Alpheus, the hero of the evening after his winning swim, was having a wonderful time. Pushy, who he’d pleasured earlier in the long grass, was looking very lovely and so was Serena. But no-one outshone Tabitha. He was just edging towards her when he choked on a shrimp vol-au-vent. His wife, Cheryl, had swept in, a vision in cream lace, showing even more boob than Pushy.

‘You never told me you were coming,’ he hissed.

‘You never asked,’ hissed back Cheryl.

‘Meesus Shaw, you ’ave never look more enticing.’ Rannaldini, equally radiant in pale beige linen, clicked his fingers for Clive to bring Cheryl a glass of Krug. ‘Let me show you my garden.’ Then, seeing Serena moving in on him, desperate for a showdown, he grabbed a swaying hunk with fretted black Charles II hair. ‘Serena, my dear, you must remember Granny’s partner, Giuseppe,’ and shoving them together he whisked Cheryl into the shrubbery.

‘Where’s Tristan?’ asked Tab, who wanted him to see her in her beautiful new French dress.

‘Gone to London,’ said Simone. ‘In a way it’s easier when my uncle is not here — the women don’t compete for him, the men with him.’

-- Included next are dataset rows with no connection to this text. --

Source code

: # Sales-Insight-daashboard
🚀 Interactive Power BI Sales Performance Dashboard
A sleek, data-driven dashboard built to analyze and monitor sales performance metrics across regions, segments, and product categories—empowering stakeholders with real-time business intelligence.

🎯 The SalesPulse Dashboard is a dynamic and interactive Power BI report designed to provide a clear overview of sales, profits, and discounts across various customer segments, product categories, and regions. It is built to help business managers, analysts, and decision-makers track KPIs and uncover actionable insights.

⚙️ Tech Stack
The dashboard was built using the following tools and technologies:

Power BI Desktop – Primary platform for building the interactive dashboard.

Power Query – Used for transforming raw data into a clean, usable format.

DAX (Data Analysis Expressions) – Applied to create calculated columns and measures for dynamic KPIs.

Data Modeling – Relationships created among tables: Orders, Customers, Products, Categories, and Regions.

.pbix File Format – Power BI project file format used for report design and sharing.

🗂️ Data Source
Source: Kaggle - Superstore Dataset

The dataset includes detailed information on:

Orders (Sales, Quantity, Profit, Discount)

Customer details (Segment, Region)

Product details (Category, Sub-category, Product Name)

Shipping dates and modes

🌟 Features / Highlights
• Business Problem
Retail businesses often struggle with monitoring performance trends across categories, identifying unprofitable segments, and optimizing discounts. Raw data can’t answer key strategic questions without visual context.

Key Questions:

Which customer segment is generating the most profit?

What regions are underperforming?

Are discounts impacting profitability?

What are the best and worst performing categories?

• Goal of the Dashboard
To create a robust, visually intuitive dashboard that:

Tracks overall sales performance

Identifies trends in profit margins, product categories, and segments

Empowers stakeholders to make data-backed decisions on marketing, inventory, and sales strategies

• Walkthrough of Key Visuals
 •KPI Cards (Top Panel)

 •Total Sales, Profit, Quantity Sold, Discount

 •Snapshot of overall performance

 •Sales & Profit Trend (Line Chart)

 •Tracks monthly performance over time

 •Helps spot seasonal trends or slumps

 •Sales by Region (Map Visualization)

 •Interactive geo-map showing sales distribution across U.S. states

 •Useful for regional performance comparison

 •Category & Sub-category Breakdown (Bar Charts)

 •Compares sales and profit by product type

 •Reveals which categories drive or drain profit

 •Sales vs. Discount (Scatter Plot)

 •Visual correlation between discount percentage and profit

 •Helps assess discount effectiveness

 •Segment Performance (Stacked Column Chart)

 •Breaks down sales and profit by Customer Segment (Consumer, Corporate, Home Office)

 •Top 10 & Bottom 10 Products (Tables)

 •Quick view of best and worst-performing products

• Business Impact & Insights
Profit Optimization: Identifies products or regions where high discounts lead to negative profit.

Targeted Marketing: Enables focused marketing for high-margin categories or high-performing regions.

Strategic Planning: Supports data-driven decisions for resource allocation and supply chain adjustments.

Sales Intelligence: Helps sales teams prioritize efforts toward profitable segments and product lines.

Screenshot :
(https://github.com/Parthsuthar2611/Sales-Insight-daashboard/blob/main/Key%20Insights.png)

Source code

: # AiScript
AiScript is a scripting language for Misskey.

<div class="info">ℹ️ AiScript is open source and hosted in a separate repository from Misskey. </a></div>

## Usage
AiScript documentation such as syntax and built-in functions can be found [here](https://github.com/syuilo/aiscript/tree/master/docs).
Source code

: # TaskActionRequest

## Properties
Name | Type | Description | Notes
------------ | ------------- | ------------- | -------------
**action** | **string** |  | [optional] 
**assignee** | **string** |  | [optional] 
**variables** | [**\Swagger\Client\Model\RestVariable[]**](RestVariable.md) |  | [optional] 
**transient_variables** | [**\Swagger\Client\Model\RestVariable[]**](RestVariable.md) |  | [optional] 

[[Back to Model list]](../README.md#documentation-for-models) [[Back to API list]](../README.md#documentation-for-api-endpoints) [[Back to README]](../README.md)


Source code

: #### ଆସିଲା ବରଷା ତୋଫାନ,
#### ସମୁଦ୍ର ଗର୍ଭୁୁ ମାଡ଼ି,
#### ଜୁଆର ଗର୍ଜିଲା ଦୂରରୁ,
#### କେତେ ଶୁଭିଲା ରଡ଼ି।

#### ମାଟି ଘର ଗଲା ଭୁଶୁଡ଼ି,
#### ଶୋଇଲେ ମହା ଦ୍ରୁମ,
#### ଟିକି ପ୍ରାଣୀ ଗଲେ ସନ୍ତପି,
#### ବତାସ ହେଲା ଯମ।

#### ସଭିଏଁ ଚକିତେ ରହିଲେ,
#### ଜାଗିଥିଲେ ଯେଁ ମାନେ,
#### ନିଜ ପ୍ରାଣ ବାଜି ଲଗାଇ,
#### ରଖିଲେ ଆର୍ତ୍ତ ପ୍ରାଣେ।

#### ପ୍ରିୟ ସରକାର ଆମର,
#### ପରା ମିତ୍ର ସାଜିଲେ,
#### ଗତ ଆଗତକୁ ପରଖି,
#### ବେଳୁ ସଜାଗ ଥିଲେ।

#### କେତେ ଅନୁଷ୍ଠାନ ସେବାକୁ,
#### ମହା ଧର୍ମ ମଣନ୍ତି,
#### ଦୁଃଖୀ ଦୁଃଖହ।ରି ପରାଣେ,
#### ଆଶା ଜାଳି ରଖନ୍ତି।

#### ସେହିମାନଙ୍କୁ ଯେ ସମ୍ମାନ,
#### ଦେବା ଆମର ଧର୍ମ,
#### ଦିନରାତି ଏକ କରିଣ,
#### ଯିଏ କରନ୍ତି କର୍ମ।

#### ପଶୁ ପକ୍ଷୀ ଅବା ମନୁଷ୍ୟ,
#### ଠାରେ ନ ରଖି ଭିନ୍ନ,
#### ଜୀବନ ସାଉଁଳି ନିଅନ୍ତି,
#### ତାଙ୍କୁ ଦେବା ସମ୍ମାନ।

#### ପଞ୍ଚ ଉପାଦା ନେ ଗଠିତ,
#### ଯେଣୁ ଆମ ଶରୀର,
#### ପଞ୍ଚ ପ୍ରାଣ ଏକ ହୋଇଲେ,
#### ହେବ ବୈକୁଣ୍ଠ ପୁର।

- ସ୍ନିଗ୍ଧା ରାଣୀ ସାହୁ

Tab didn’t think so at all and was very disappointed. ‘That Giuseppe,’ she stormed, turning to Wolfie with all the disapproval of the reformed drinker, ‘has just thrown up in Rannaldini’s delphinium bed and blamed Maria’s paella.’

The party roared on. Ogborne, Sylvestre and even newly married Valentin were trying to get off with Jessica, Sexton’s ravishing new production secretary. Chloe was finding Isa desperately heavy-going.

‘Why are you known as the Black Cobra?’ she asked.

‘Because I’m lethal.’ Isa yawned and looked at his watch: he still hadn’t made his number with Rannaldini.

Neither had Serena. Desperate to win back Rannaldini, she flirted more and more outrageously with Giuseppe, until Granny, knitting quietly away under a walnut tree, wanted to plunge his needles into Rannaldini’s heart for setting the whole thing up.

The evening’s main topic of conversation, however, was George Hungerford’s flying visit, and whether Flora should have entered into the spirit of her part. Most of the crew said they would have been only too happy to grope Pushy. Soon Hermione was loudly putting her oar in.

‘I cannot understand why Flora Seymour made such a fuss. I have often made love to young women on stage.’

‘Can you get me some comps in the front row next time you’re at it?’ called out an excited Sexton, to guffaws all round.

Hermione flounced off. Trust such a common little man to lower the tone.

Emerging stars reflected milkily in the silken green water. The party was growing more raucous. Those with good bodies had started skinny-dipping.